Reproduce the material exactly, omitting nothing.

- **EXERCISE INPUT**
— Begin —
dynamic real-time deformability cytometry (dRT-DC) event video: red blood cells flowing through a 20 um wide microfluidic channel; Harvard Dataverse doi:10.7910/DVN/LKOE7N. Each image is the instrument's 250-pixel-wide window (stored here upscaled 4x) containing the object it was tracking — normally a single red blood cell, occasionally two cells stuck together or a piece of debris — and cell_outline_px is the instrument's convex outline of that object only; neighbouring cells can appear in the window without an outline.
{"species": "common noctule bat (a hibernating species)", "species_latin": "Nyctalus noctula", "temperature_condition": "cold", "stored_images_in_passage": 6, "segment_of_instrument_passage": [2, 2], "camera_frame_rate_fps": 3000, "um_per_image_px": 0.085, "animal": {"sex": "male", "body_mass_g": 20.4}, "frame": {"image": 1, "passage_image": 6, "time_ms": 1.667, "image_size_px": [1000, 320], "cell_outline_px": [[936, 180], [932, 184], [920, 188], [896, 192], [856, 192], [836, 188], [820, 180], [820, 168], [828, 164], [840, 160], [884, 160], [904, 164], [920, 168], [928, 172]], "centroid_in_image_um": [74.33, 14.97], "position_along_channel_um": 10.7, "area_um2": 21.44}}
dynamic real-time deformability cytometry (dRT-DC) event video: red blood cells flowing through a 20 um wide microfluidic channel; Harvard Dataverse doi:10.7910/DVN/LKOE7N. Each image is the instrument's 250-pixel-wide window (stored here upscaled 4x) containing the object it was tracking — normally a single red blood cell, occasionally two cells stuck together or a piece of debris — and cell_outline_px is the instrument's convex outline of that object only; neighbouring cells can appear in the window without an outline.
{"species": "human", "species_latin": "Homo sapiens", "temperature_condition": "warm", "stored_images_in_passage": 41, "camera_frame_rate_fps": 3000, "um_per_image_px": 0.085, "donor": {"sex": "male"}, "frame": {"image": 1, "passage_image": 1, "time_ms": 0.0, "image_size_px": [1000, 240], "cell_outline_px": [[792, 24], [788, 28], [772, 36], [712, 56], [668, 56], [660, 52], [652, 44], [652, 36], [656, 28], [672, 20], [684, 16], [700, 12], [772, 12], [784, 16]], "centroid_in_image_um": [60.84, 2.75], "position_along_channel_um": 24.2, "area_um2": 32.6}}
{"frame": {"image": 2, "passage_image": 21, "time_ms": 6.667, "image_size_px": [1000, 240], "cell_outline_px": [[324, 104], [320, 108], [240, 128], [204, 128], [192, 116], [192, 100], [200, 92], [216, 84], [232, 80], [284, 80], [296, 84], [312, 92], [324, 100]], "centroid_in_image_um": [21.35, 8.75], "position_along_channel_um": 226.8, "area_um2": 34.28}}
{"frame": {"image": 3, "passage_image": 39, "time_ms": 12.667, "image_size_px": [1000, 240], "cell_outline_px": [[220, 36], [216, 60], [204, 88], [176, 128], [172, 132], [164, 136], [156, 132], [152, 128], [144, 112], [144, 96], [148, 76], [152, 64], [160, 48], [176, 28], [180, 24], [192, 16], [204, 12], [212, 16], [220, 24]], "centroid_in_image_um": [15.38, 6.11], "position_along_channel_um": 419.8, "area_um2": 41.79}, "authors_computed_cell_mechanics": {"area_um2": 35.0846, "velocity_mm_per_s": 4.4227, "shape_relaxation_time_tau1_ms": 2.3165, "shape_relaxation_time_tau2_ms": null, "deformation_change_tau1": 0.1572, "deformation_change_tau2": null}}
— End —
- **EXERCISE ANSWER**
dynamic real-time deformability cytometry (dRT-DC) event video: red blood cells flowing through a 20 um wide microfluidic channel; Harvard Dataverse doi:10.7910/DVN/LKOE7N. Each image is the instrument's 250-pixel-wide window (stored here upscaled 4x) containing the object it was tracking — normally a single red blood cell, occasionally two cells stuck together or a piece of debris — and cell_outline_px is the instrument's convex outline of that object only; neighbouring cells can appear in the window without an outline.
{"species": "common noctule bat (a hibernating species)", "species_latin": "Nyctalus noctula", "temperature_condition": "cold", "stored_images_in_passage": 6, "segment_of_instrument_passage": [2, 2], "camera_frame_rate_fps": 3000, "um_per_image_px": 0.085, "animal": {"sex": "male", "body_mass_g": 20.4}, "frame": {"image": 1, "passage_image": 6, "time_ms": 1.667, "image_size_px": [1000, 320], "cell_outline_px": [[936, 180], [932, 184], [920, 188], [896, 192], [856, 192], [836, 188], [820, 180], [820, 168], [828, 164], [840, 160], [884, 160], [904, 164], [920, 168], [928, 172]], "centroid_in_image_um": [74.33, 14.97], "position_along_channel_um": 10.7, "area_um2": 21.44}}
dynamic real-time deformability cytometry (dRT-DC) event video: red blood cells flowing through a 20 um wide microfluidic channel; Harvard Dataverse doi:10.7910/DVN/LKOE7N. Each image is the instrument's 250-pixel-wide window (stored here upscaled 4x) containing the object it was tracking — normally a single red blood cell, occasionally two cells stuck together or a piece of debris — and cell_outline_px is the instrument's convex outline of that object only; neighbouring cells can appear in the window without an outline.
{"species": "human", "species_latin": "Homo sapiens", "temperature_condition": "warm", "stored_images_in_passage": 41, "camera_frame_rate_fps": 3000, "um_per_image_px": 0.085, "donor": {"sex": "male"}, "frame": {"image": 1, "passage_image": 1, "time_ms": 0.0, "image_size_px": [1000, 240], "cell_outline_px": [[792, 24], [788, 28], [772, 36], [712, 56], [668, 56], [660, 52], [652, 44], [652, 36], [656, 28], [672, 20], [684, 16], [700, 12], [772, 12], [784, 16]], "centroid_in_image_um": [60.84, 2.75], "position_along_channel_um": 24.2, "area_um2": 32.6}}
{"frame": {"image": 2, "passage_image": 21, "time_ms": 6.667, "image_size_px": [1000, 240], "cell_outline_px": [[324, 104], [320, 108], [240, 128], [204, 128], [192, 116], [192, 100], [200, 92], [216, 84], [232, 80], [284, 80], [296, 84], [312, 92], [324, 100]], "centroid_in_image_um": [21.35, 8.75], "position_along_channel_um": 226.8, "area_um2": 34.28}}
{"frame": {"image": 3, "passage_image": 39, "time_ms": 12.667, "image_size_px": [1000, 240], "cell_outline_px": [[220, 36], [216, 60], [204, 88], [176, 128], [172, 132], [164, 136], [156, 132], [152, 128], [144, 112], [144, 96], [148, 76], [152, 64], [160, 48], [176, 28], [180, 24], [192, 16], [204, 12], [212, 16], [220, 24]], "centroid_in_image_um": [15.38, 6.11], "position_along_channel_um": 419.8, "area_um2": 41.79}, "authors_computed_cell_mechanics": {"area_um2": 35.0846, "velocity_mm_per_s": 4.4227, "shape_relaxation_time_tau1_ms": 2.3165, "shape_relaxation_time_tau2_ms": null, "deformation_change_tau1": 0.1572, "deformation_change_tau2": null}}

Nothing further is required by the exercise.